Isaac Singer e il vegetarismo
Questo autunno ricorrerà il quarantesimo anniversario da quanto Isaac Singer ricevette il Nobel per la letteratura. In questo video PETA (People for Ethical Treatment of Animals) celebra l’autore come il precursore dei diritti animali attraverso le parole dell’attrice americana Natalie Portman, vegana e sostenitrice della causa animale. “Oggigiorno, molti di noi prendono le difese gli animali, ma non è sempre stato così – afferma la Portman – Decenni fa, un uomo descrisse la condizione degli animali così audacemente che il mondo moderno non poté ignorarlo”.
Nelle sue opere, infatti, Singer non manca mai di fare riferimento alla questione animale. Nel suo romanzo autobiografico Shosha, per esempio, l’autore scrisse: “Facciamo alle creature di Dio quello che i Nazisti fecero a noi.” Nel racconto The Slaughterer (Il macellaio), pubblicato nella raccolta La luna e la follia, Singer narra invece la storia di un giovane che ama gli animali ma viene nominato come macellaio della sua città. Tormentato dalla crudeltà delle proprie azioni, il giovane riflette sulle cause della violenza. Singer scrisse: “Fino a che le persone continueranno a versare il sangue di creature innocenti non potranno esistere pace, né libertà né armonia. La macellazione e la giustizia non possono convivere.”
La scelta dello scrittore verso una strada di compassione, come spiega l’attrice nel video, derivò dal rimorso per aver praticato, da bambino, una crudeltà ingiustificata: staccando le ali a delle mosche, aveva fatto sì che la supremazia del più forte avesse la meglio contro il più debole, contro ogni logica del buon senso. “Mi resi conto che stavo commettendo crimini terribili contro quelle creature – scrisse poi – solo perché ero più grande e più forte. Ho pregato per il perdono e il mio pensiero sulla sofferenza delle mosche si è allargato per includere tutte le persone e tutti gli animali“.
A metà degli anni Sessanta l’autore diventò un acceso sostenitore del vegetarismo dopo lustri di tentativi poco fortunati. La seguente citazione risale agli anni ’80:
“Il vegetarismo è la mia religione: sono diventato un vegetariano stabile circa 25 anni fa. Prima di allora provavo e riprovavo, ma erano episodi sporadici. Finalmente, a metà degli anni Sessanta, ho preso la decisione: da allora sono vegetariano. Questa è la mia protesta contro la condotta del mondo. Essere vegetariani significa dissentire contro il corso degli eventi attuali. Energia nucleare, carestie, crudeltà, dobbiamo prendere posizione contro queste cose. Il vegetarismo è la mia presa di posizione. E penso che sia una presa di posizione consistente”.

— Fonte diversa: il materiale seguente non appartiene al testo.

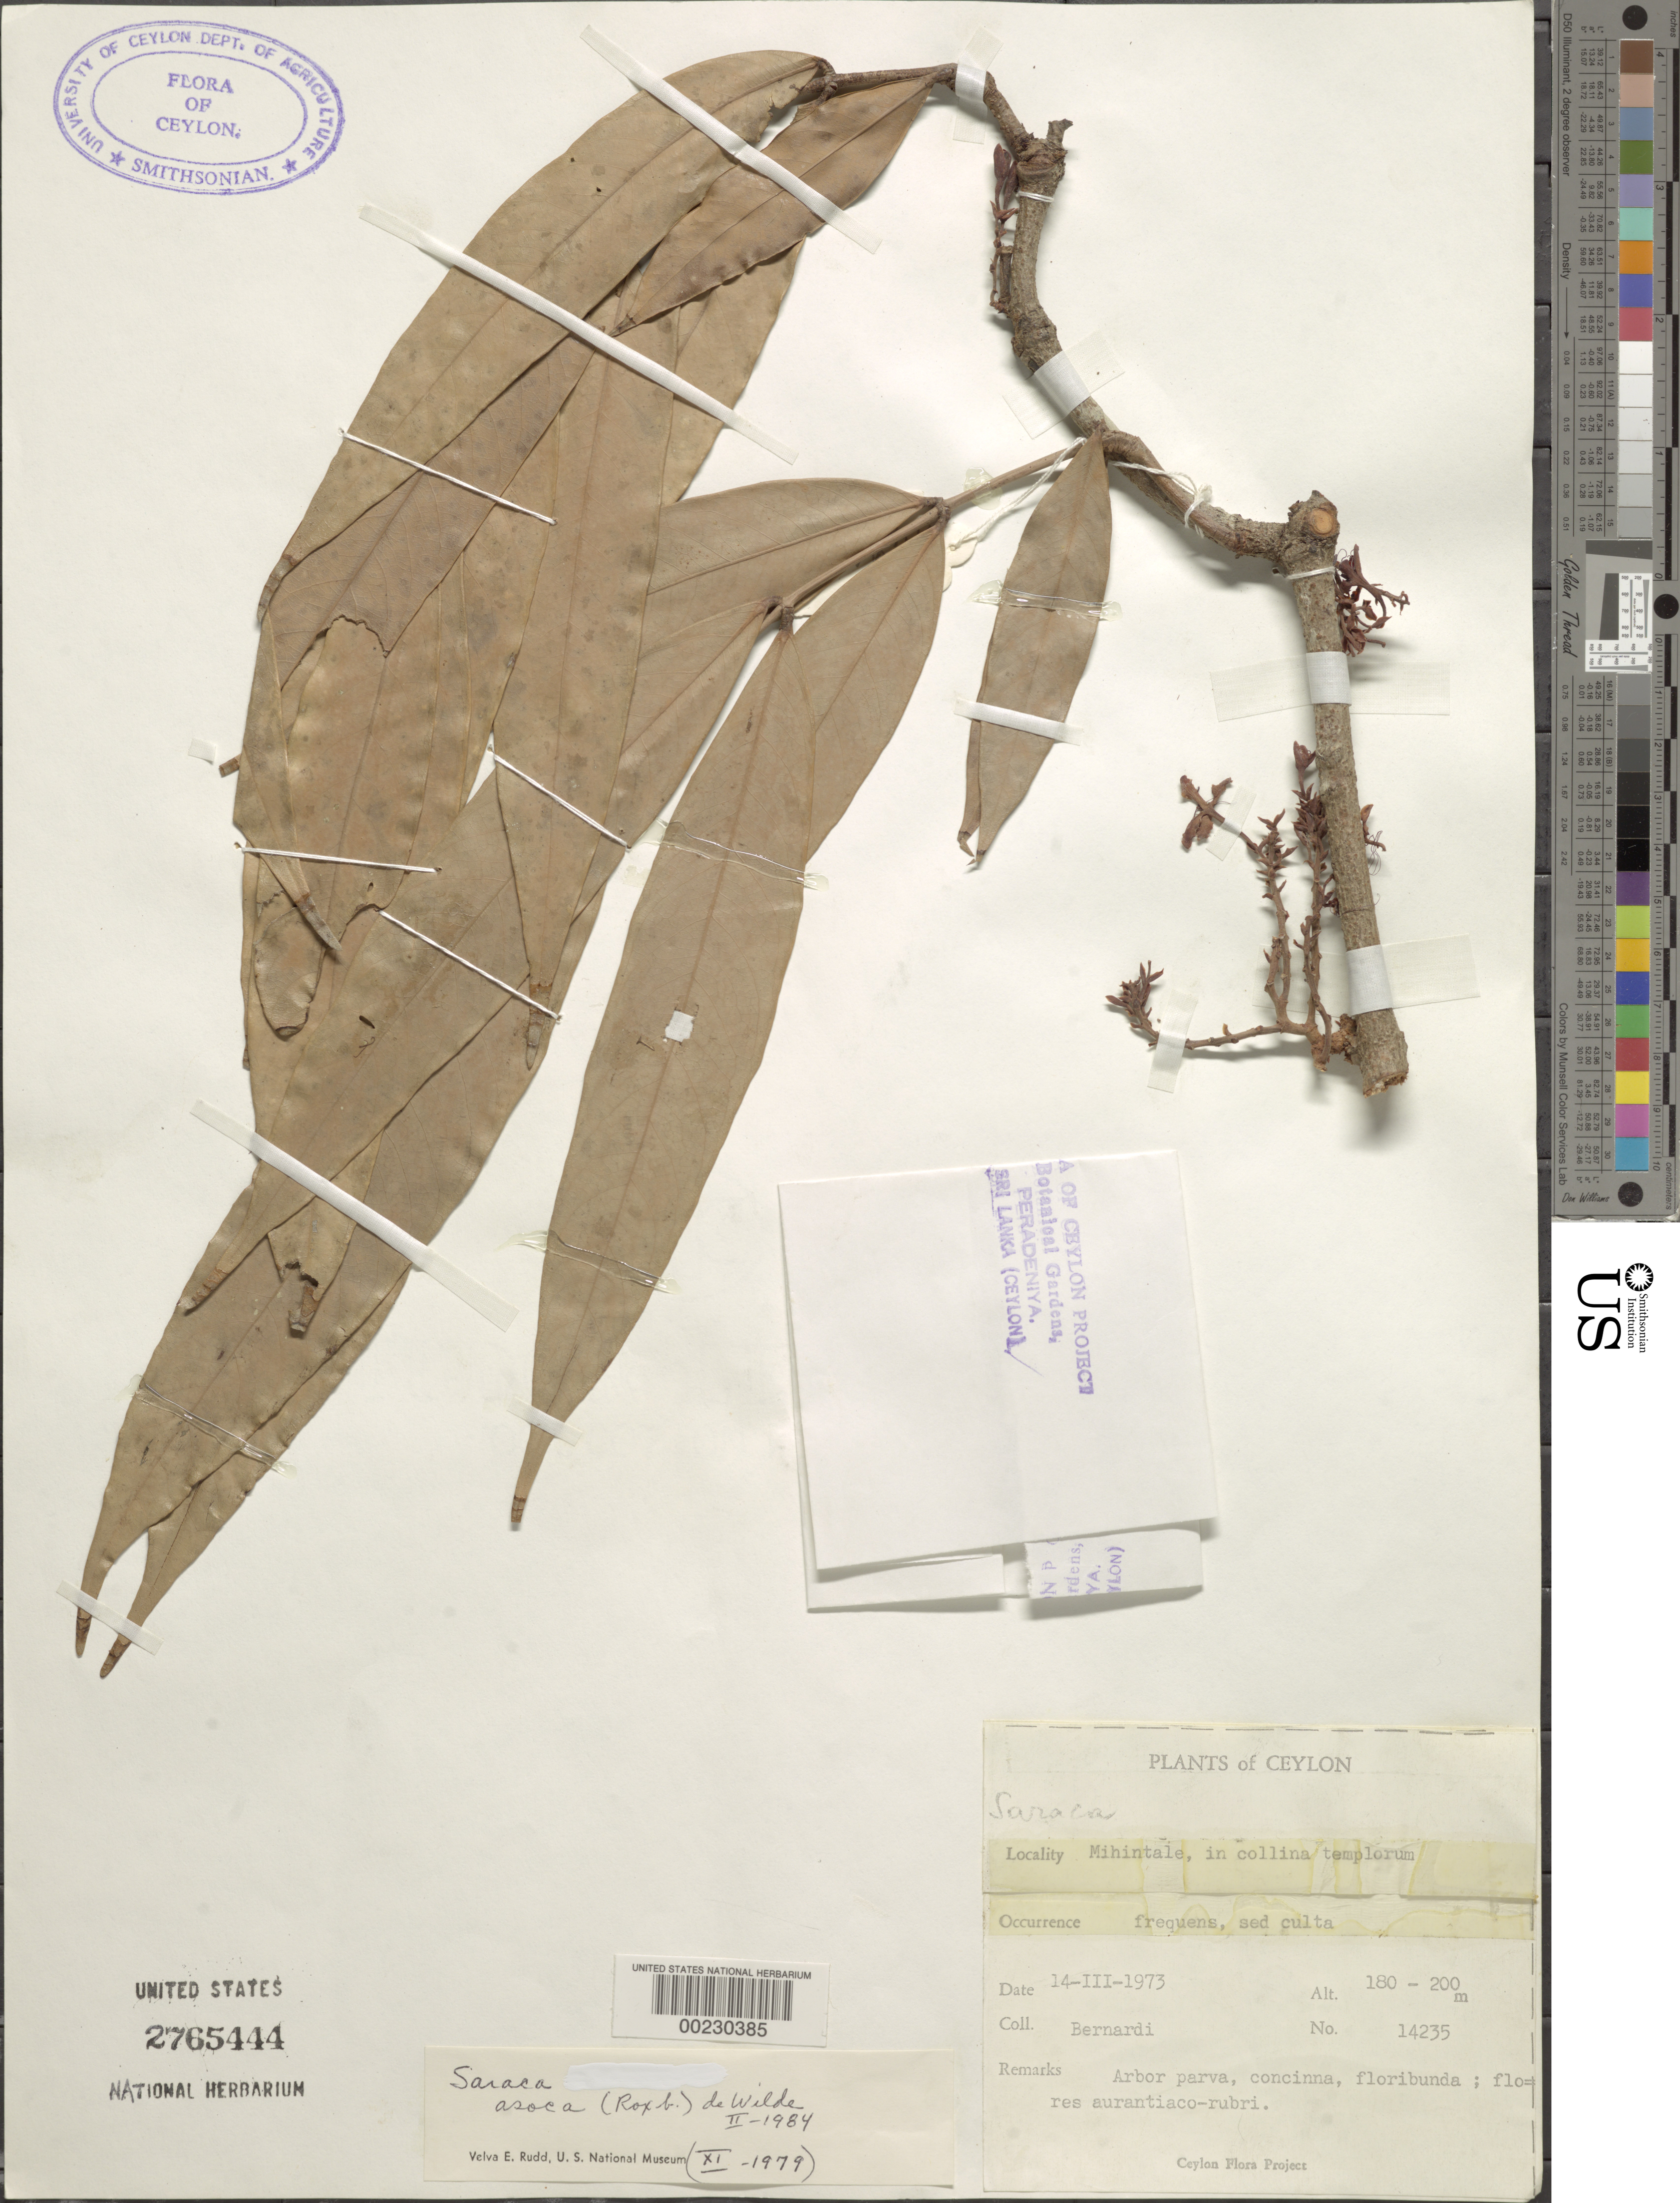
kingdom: Plantae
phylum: Tracheophyta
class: Magnoliopsida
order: Fabales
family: Fabaceae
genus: Saraca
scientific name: Saraca asoca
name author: (Roxb.) Willd.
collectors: W. Bernardi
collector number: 14235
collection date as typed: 14 Mar 1973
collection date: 1973-03-14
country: Sri Lanka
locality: Mihintale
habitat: Hilly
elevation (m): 180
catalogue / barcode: US 2765444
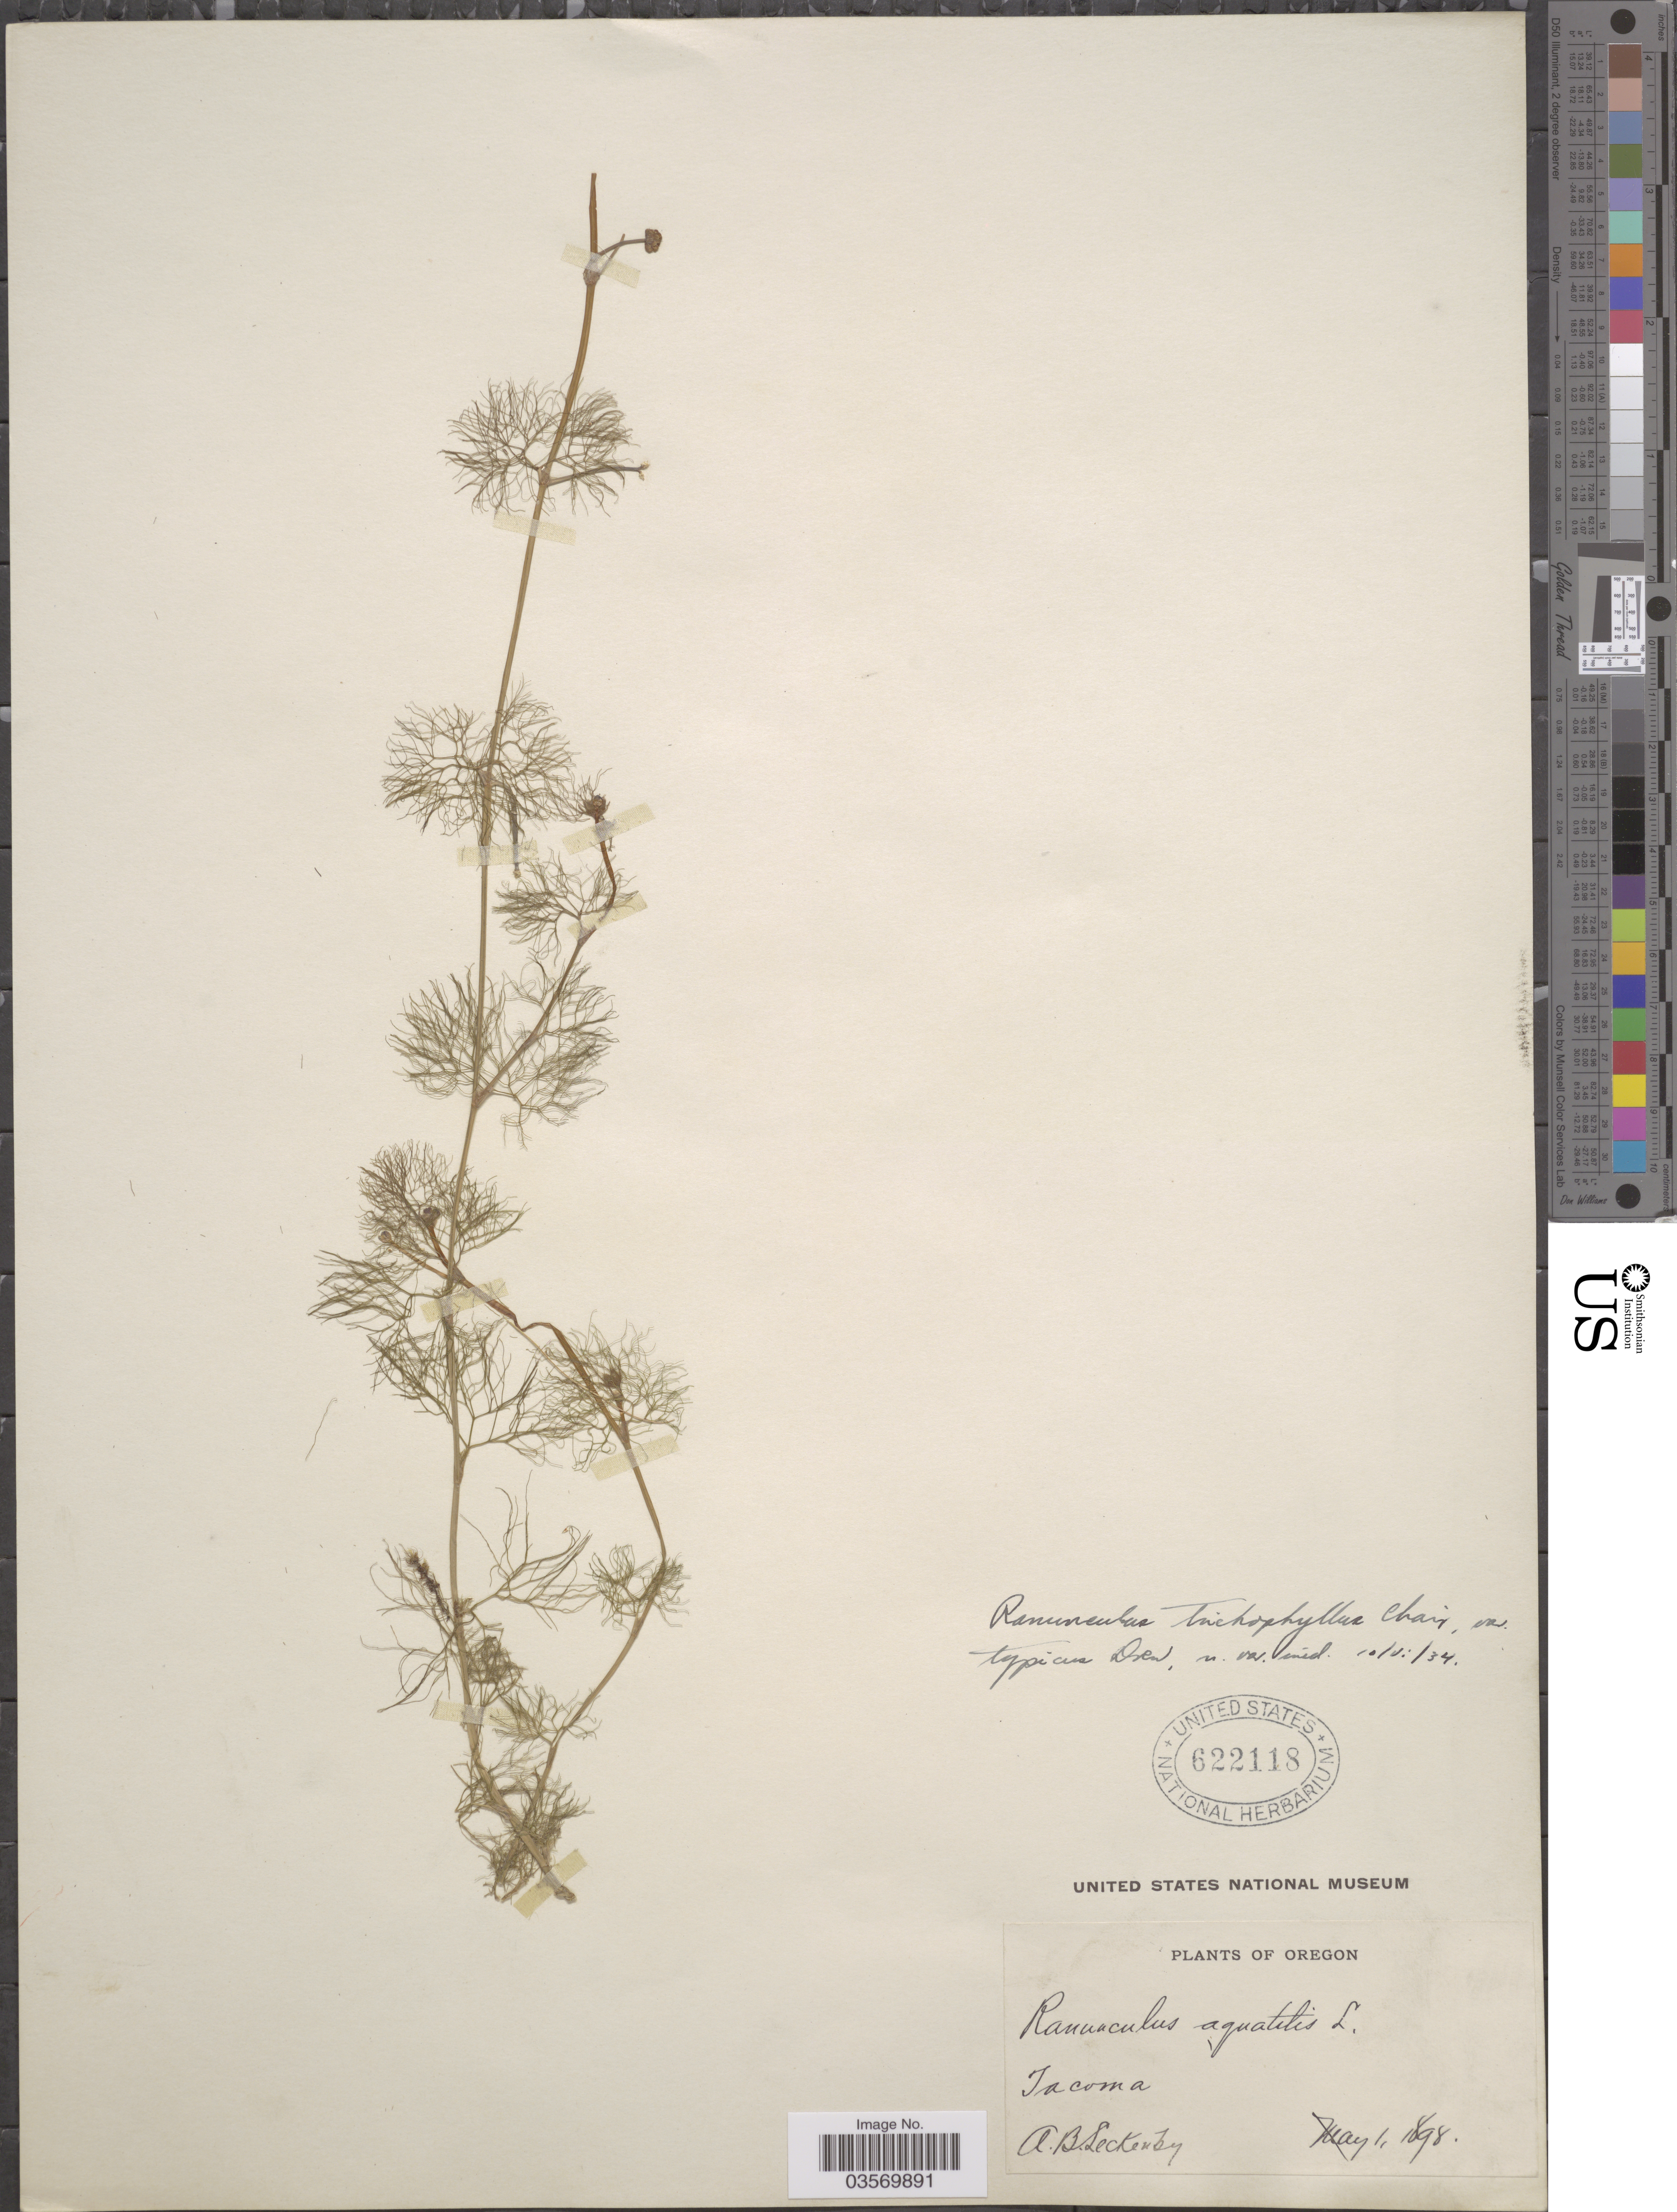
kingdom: Plantae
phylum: Tracheophyta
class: Magnoliopsida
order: Ranunculales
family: Ranunculaceae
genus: Ranunculus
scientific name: Ranunculus trichophyllus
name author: Chaix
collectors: A. Leckenby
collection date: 1898-05-01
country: United States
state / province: Oregon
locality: Tacoma.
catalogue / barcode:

Tra le tante riflessioni sul tema, portate avanti sempre con garbo e sensibilità attraverso la forza primordiale ed eterna della scrittura, l’autore non ha lesinato paragoni scomodi, accostando in più di un’occasione i moderni allevamenti industriali ai lager della Germania hitleriana: di seguito una citazione tratta da L’uomo che scriveva lettere (1978).
“Si sono convinti che l’uomo, il peggior trasgressore di tutte le specie, sia il vertice della creazione: tutti gli altri esseri viventi sono stati creati unicamente per procurargli cibo e pellame, per essere torturati e sterminati. Nei loro confronti tutti sono nazisti: per gli animali, Treblinka dura in eterno”.